El 23 de diciembre de 1981 fue miércoles. Era víspera de la gran venta de Navidad en la librería Oroldi, donde yo trabajaba a veces y donde tanto aprendí de literatura con Carmen Castells, aprendí más de leerla que de venderla.
En la librería teníamos una percepción que se certificaba año tras año: Durante todo el mes de diciembre debíamos, según inventario, hacer una determinada caja, en pesetas. A veces, si Nochebuena caía a desmano, la caja la hacíamos durante las muchas vísperas. Si caía en fecha de cobro y sin antelación, podía caernos todo el trabajo de haber previsto qué libros se venderían y con qué papel de regalo en una sola tarde.
Aquel 23 de diciembre fue miércoles. La Nochebuena en jueves es buena, porque Navidad es viernes y aún queda el sábado para los arrepentiemientos previos al día de Reyes.
Vendíamos más en Navidad porque en aquel tiempo el Olentzero era más de libros (detallitos) y los regalos de verdad venían en Reyes. Luego se invirtió la fórmula.

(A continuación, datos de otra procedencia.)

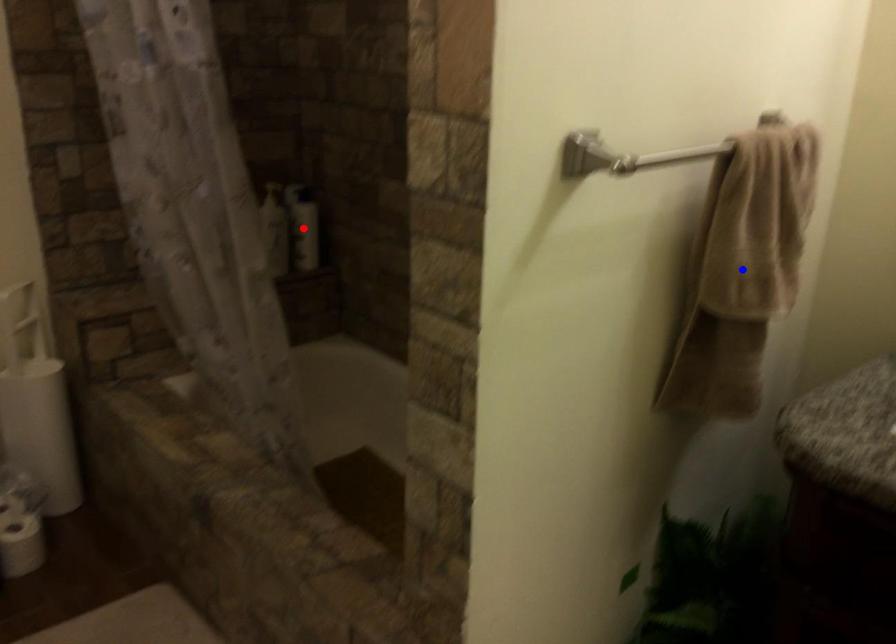
Question: Two points are marked on the image. Which point is closer to the camera?

Choices:
 (A) Blue point is closer.
 (B) Red point is closer.

Answer: (A)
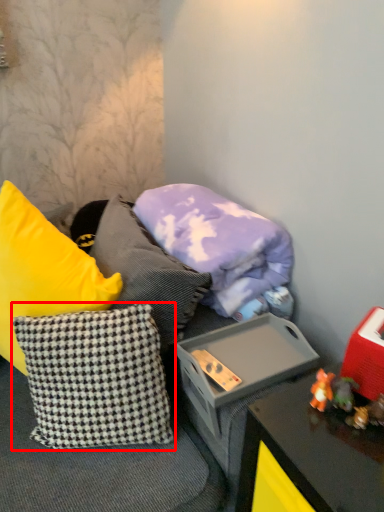
Question: In this image, where is pillow (annotated by the red box) located relative to pillow?

Choices:
 (A) right
 (B) left

Answer: (B)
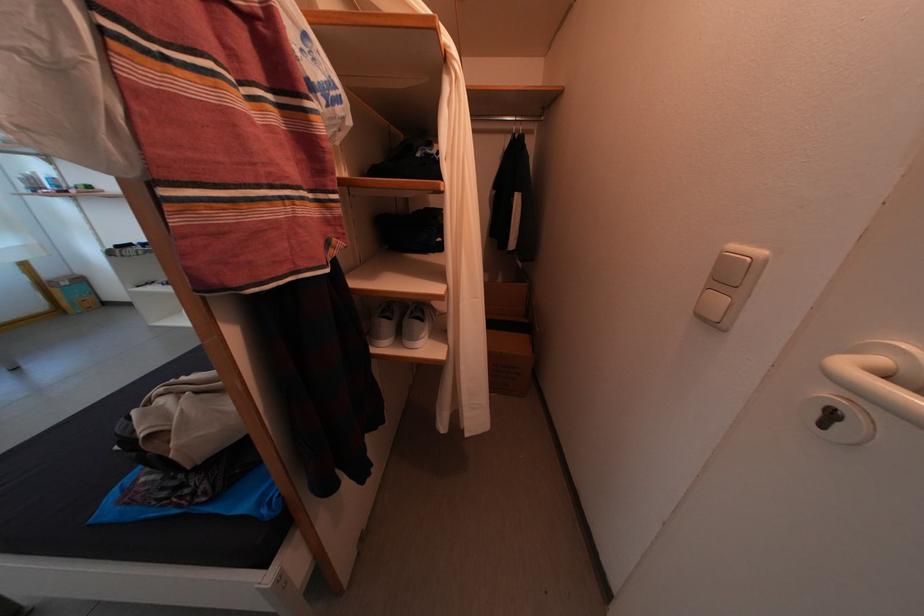
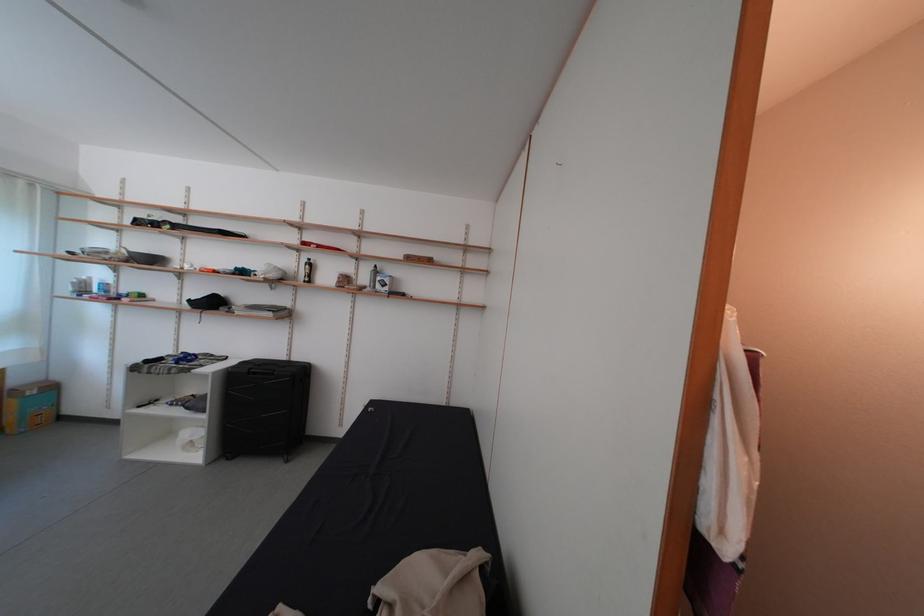
Question: What movement of the cameraman would produce the second image?

Choices:
 (A) Left
 (B) Right
 (C) Forward
 (D) Backward

Answer: (A)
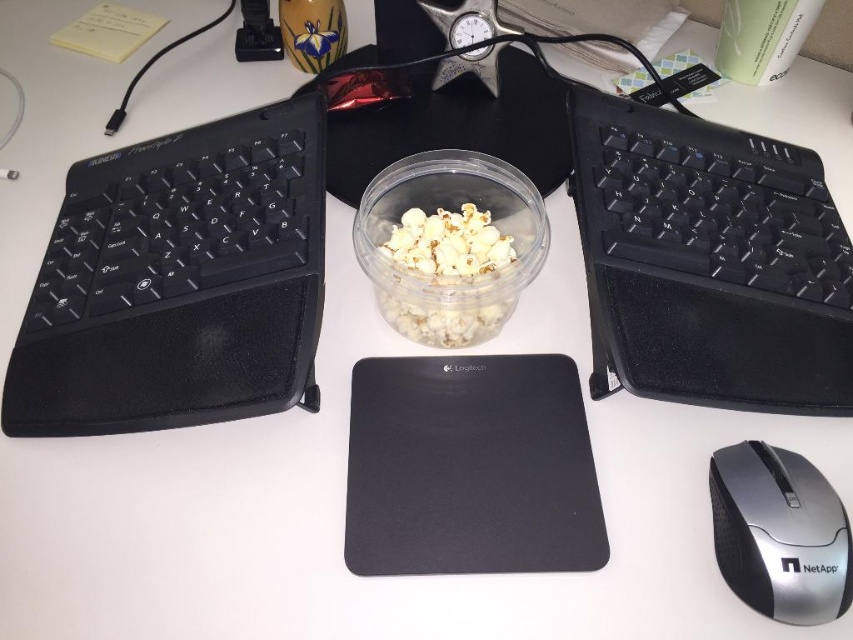
You are a graphic designer working on a project and need to place a new object at the point labeled point [709,262]. According to the scene, what object is located at that point?

The point [709,262] corresponds to the black matte keyboard at right.

You are setting up a workspace and want to place a 5 inch ruler between the black matte keyboard at right and the white matte popcorn at center. Will the ruler fit between them?

The black matte keyboard at right is 4.74 inches from the white matte popcorn at center. The ruler is 5 inches long, so it will not fit between them because the distance between the two objects is shorter than the ruler.

You are standing at a distance from the workspace setup on the white desk. A point labeled as point (276, 202) is marked on the desk. If you want to place a 12 inch ruler horizontally from this point towards the right edge of the desk, will the ruler fit entirely on the desk?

La librería era luminosa, con aquellas lámparas de bajo consumo que caducaban todas al tiempo y aquellas cristaleras tan grandes. Ramiro cogió un librito de la estantería, 'El coronel no tiene quien le escriba', y con esa timidez que se me hace tan familiar...
Un momento.
Ramiro siempre fue un tipo grande, de envergadura y estatura.
Se cogió el librito y se acercó a la mesa que usábamos de caja:
-¿Has leído éste?
Creo que yo estaba sentada, porque tengo la imagen esa de mirar hacia arriba.
-No.
-Cóbramelo..
Y me lo regaló.
Ese mismo día murió Juan Ramón Jiménez y El País publicaba en opinión un artículo de García Márquez.